-------- Passage shown --------

The Elephant Journal

Elephants are known to be gregarious, usually moving is small, well-knit family groups. This could consist of two or three families sometimes formed into a herd at feeding grounds or watering places. A family group like this rarely exceeds more than 15 and within it are fathers, mothers, aunts, brother and sisters. The most intriguing fact of all is they all depend on an elderly female for purposes of discipline, movement to food and water and such activities. A strong bull is usually set aside to look after the general safety of the family and protecting them from unwelcomed guests and even ‘flirtatious youth’.

Best place to see elephants? 

When you first start to do a little research on where to see elephants in Sri Lanka, one of the first things that will pop is elephant orphanages. We struggle to find ethical reasoning for these orphanages no matter how reputable and conservation-focused they might come across online. Some of these facilities claim to have elephants’ best interest at heart while in reality border-lining on animal cruelty. With these reasons in mind, the best way to appreciate the true stature of elephant is to watch a herd ‘in the wild’ where they are in their element and displaying qualities of social life.

--------

- _Tasks for this exercise_:
1) Name every kind of family member the elephant passage says a family group contains.
2) In the elephant passage, who is usually set aside to look after the general safety of the family?
3) Transcribe the elephant passage word for word from "When you first" to "of social life.".
The records that come next bear no relation to the elephant passage.

-------- Records shown --------

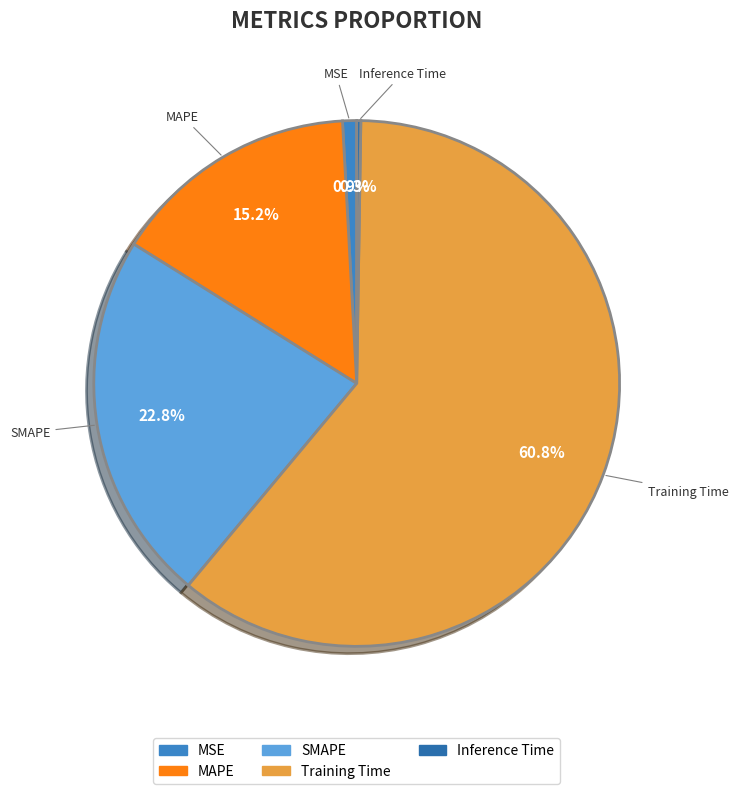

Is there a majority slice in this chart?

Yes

--------
-------- Records shown --------

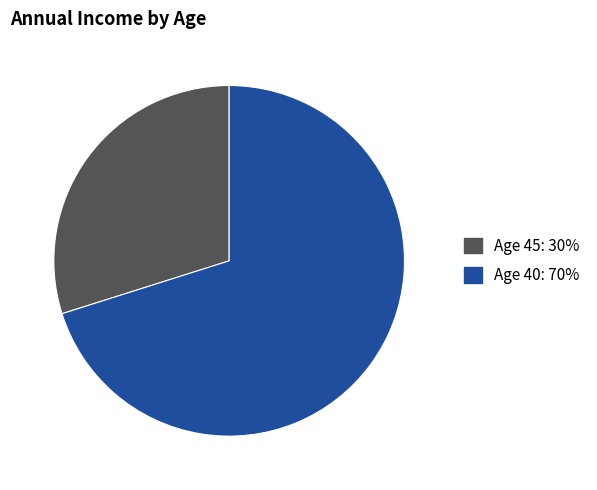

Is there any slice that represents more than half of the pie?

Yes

--------

- _Solutions_:
1) fathers, mothers, aunts, brother, sisters

2) A strong bull.

3)
When you first start to do a little research on where to see elephants in Sri Lanka, one of the first things that will pop is elephant orphanages. We struggle to find ethical reasoning for these orphanages no matter how reputable and conservation-focused they might come across online. Some of these facilities claim to have elephants’ best interest at heart while in reality border-lining on animal cruelty. With these reasons in mind, the best way to appreciate the true stature of elephant is to watch a herd ‘in the wild’ where they are in their element and displaying qualities of social life.